===== Provided passage =====
Lots of info to unpack here. Let's begin with the type io.kestra.plugin.jdbc.postgresql.Query. This allows us to connect with a postegreSQL database and make a query. Which database you aks? More of that in a minute. So, we have two tasks that make a query. The traffic_table_maker task creates the table with the traffic information, hence only including the device_id, counted_cars, processing_time, and average_speed columns. The road_table_maker task creates the table with the road information, hence only including the device_id, road_name, and road_info columns. We also include a unique_row_id and batch_id column in both tables.

Now, on the unansweared question from earlier. How does io.kestra.plugin.jdbc.postgresql.Query know to which database to connect? If we look at its documentation we'll see that it has two required properties: sql and url. We already provided sql with our query, but what about url? The url wants us to give it the JDBC (Java Database Connectivity) URL that specifies the location of a database and the necessary parameters for connecting to it. Additionally, since our database has username and a password, we also have to use the properties username and password each time we make a io.kestra.plugin.jdbc.postgresql. That's boring and would result in a huge Flow with repeated statements. Here comes pluginDefaults! It allows us to overload some fields with default values so we don't have to specify them again and again.
===== Data records =====
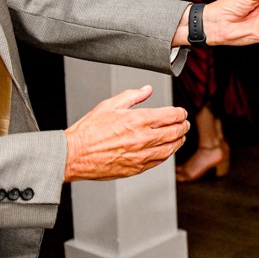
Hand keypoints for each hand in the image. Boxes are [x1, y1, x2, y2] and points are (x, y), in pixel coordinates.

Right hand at [63, 85, 189, 181]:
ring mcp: (141, 155)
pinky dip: (167, 154)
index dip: (180, 113)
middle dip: (183, 126)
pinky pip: (159, 161)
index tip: (181, 112)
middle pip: (175, 132)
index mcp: (138, 120)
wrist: (73, 155)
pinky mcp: (136, 168)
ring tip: (181, 136)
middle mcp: (143, 138)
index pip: (171, 115)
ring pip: (170, 148)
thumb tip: (147, 90)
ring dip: (179, 141)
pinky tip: (167, 150)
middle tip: (185, 124)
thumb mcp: (109, 105)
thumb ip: (132, 96)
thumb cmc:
=====
→ **Parts of the exercise**
A) Rewrite the paragraph of the Kestra passage that begins "Lots of info to unpack here" as a short bulleted list that keeps its main facts.
B) According to the Kestra passage, which two properties does the documentation list as required for io.kestra.plugin.jdbc.postgresql.Query?
C) Repeat word for word the part of the Kestra passage between "Now, on the" and "again and again.", inclusive.
The records above are separate material and have no connection to the Kestra passage.

→ **Outputs for the tasks**
A)
- The io.kestra.plugin.jdbc.postgresql.Query type connects to a PostgreSQL database and runs a query.
- Two tasks make a query.
- The traffic_table_maker task creates the traffic table, with the device_id, counted_cars, processing_time, and average_speed columns.
- The road_table_maker task creates the road table, with the device_id, road_name, and road_info columns.
- Both tables also include a unique_row_id column and a batch_id column.

B) The required properties are sql and url.

C)
Now, on the unansweared question from earlier. How does io.kestra.plugin.jdbc.postgresql.Query know to which database to connect? If we look at its documentation we'll see that it has two required properties: sql and url. We already provided sql with our query, but what about url? The url wants us to give it the JDBC (Java Database Connectivity) URL that specifies the location of a database and the necessary parameters for connecting to it. Additionally, since our database has username and a password, we also have to use the properties username and password each time we make a io.kestra.plugin.jdbc.postgresql. That's boring and would result in a huge Flow with repeated statements. Here comes pluginDefaults! It allows us to overload some fields with default values so we don't have to specify them again and again.